[Saved entries]
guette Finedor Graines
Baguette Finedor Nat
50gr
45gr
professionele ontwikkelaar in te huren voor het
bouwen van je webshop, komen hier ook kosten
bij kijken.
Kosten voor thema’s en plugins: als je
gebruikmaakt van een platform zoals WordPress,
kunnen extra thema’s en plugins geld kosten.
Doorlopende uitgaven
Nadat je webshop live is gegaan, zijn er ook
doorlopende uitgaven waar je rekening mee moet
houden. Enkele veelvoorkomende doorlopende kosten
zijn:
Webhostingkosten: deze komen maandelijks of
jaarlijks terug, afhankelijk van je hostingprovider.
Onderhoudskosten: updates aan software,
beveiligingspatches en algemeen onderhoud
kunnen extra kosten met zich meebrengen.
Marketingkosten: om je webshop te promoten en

#### WHAT IS BEING ASKED
Render every line of the records as a Markdown table with two columns, Row and Line. Number each row and leave out blank lines.

#### OUTPUT OF THE EXERCISE
| Row | Line |
|---|---|
| 1 | guette Finedor Graines |
| 2 | Baguette Finedor Nat |
| 3 | 50gr |
| 4 | 45gr |
| 5 | professionele ontwikkelaar in te huren voor het |
| 6 | bouwen van je webshop, komen hier ook kosten |
| 7 | bij kijken. |
| 8 | Kosten voor thema’s en plugins: als je |
| 9 | gebruikmaakt van een platform zoals WordPress, |
| 10 | kunnen extra thema’s en plugins geld kosten. |
| 11 | Doorlopende uitgaven |
| 12 | Nadat je webshop live is gegaan, zijn er ook |
| 13 | doorlopende uitgaven waar je rekening mee moet |
| 14 | houden. Enkele veelvoorkomende doorlopende kosten |
| 15 | zijn: |
| 16 | Webhostingkosten: deze komen maandelijks of |
| 17 | jaarlijks terug, afhankelijk van je hostingprovider. |
| 18 | Onderhoudskosten: updates aan software, |
| 19 | beveiligingspatches en algemeen onderhoud |
| 20 | kunnen extra kosten met zich meebrengen. |
| 21 | Marketingkosten: om je webshop te promoten en |